The accused were proceeded against under the Prevention of Food Adulteration Act hereinafter referred to as the Act and the First Class Magistrate who tried the case convicted both the accused under Clause (l)(g)(ii) of Section 16 and sentenced each of them to undergo simple imprisonment for a period of one year and to pay a fine of Rs. 2000/- and in default of payment to undergo simple imprisonment for a further period of six months. On appeal the learned Sessions Judge found that the prosecution was vitiated by serious illegalities and therefore allowed the appeal.
Against that order of acquittal the complainant filed an appeal to this Court after obtaining special leave under Section 417 of the Criminal Procedure Code. This Court upheld the order of acquittal finding that the general authority conferred by the Commissioner of the Corporation on the Food Inspector to prosecute all persons who may be found to have committed offences under the Prevention of Food Adulteration Act could not be accepted as a proper and valid sanction under Section 20 of the Act and that in the absence of a valid sanction the prosecution launched by the Food Inspector could not be sustained.
The court also held that certain irregularities and illegalities in the investigation and trial of this case had caused material prejudice to the accused. One such defect was that the direction under Sub-section (7) of Section 10 of the Act that where the Food Inspector takes any action under Clause (a) of Sub-section (1), Sub-section (2), Sub-section (4) or Sub-section (6) he shall as far as possible, call not less than two persons to be present at the time when such action is taken and take their signatures, was not complied with in this case, though independent witnesses are available in that locality.
Another was that the Food Inspector did not comply with the provisions of Section 11 of the Act which directs that when a Food Inspector takes a sample of food for analysis, he shall give notice in writing then and there of his intention to have it so analysed, to the person from whom he has taken the sample. Here the sample was supplied by the 2nd accused but the only notice served on him was one addressed to the 1st accused. Yet another irregularity was the clubbing of the charge for the actual commission of the offence with the one for enhanced punishment for a previous conviction.
2. In the application for certificate, the correctness of the findings on all the above points is challenged and it is alleged that the questions of law raised and decided by this Court in the appeal are of outstanding difficulty and importance and have given rise to conflict of opinion among the different High Courts of India.
3. Notice of the application was served on the accused and they strongly object to the grant of the certificate. Two preliminary objections were raised by Shri Malloor K. Govinda Pillai the learned Counsel for the accused. He contended that the State has no locus standi to move the application as it was not a party to the appeal and that this Bench which is different from the one which disposed of the appeal is not competent to hear the application for the certificate. The appeal was disposed of by a Bench -consisting of one of us and His Lordship Sankaran, C, J., who has since then retired.
4. There is no force in either of these objections. As for the first objection, it is seen that the Government was a party to the appeal. Though the appeal itself was filed by the Food Inspector who was the complainant in the case, notice of the appeal was served on the State and the Public Prosecutor who entered appearance supported the arguments of the appellant and pressed for a conviction of the accused. The second objection is based upon certain observations made in Sidheswar Ganguly v. State of West Bengal : 1958CriLJ273 .

SUPPLIED INFORMATION
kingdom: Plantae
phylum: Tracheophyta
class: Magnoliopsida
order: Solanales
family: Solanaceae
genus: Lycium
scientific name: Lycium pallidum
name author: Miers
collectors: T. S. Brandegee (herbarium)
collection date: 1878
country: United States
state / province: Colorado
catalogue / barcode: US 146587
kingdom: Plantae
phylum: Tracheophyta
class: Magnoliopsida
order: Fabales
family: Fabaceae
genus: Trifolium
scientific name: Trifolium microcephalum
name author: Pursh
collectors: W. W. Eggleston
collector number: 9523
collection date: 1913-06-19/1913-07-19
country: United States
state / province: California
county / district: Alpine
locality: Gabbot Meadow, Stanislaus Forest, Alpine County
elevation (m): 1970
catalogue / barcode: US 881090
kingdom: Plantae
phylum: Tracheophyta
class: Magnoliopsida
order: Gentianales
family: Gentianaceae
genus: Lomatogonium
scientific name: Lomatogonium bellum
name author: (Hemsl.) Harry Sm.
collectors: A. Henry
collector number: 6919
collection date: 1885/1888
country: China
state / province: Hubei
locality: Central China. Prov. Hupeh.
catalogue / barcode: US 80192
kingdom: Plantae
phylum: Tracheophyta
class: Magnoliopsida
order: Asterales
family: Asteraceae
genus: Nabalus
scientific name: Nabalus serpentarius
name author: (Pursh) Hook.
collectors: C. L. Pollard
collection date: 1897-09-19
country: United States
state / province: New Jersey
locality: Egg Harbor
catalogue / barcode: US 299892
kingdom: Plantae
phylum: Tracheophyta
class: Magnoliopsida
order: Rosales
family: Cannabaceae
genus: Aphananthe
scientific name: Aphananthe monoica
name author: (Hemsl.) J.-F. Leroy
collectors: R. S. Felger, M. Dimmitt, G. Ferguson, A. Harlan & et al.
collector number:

PARTS OF THE EXERCISE
a – Decide whether each statement agrees with the judgment excerpt above. For each, answer yes or no and quote the deciding words.
(i) The trial magistrate sentenced each accused to one year of simple imprisonment.
(ii) The written notice about the sample was addressed to the 2nd accused.
(iii) Notice of the appeal was served on the State.
b – Summarize the judgment excerpt above in two sentences.

SOLUTIONS TO THE TASKS
a –
(i) Yes: "sentenced each of them to undergo simple imprisonment for a period of one year"
(ii) No: "the only notice served on him was one addressed to the 1st accused"
(iii) Yes: "notice of the appeal was served on the State"

b – After the Sessions Judge allowed the appeal of the accused convicted under the Prevention of Food Adulteration Act, this Court upheld the acquittal, holding that the Food Inspector had no valid sanction under Section 20 and that irregularities in the investigation and trial had caused material prejudice to the accused. In the application for a certificate, counsel for the accused objected that the State had no locus standi and that a differently constituted Bench was not competent to hear it, but the Court found no force in either objection and noted that the Government had been a party to the appeal.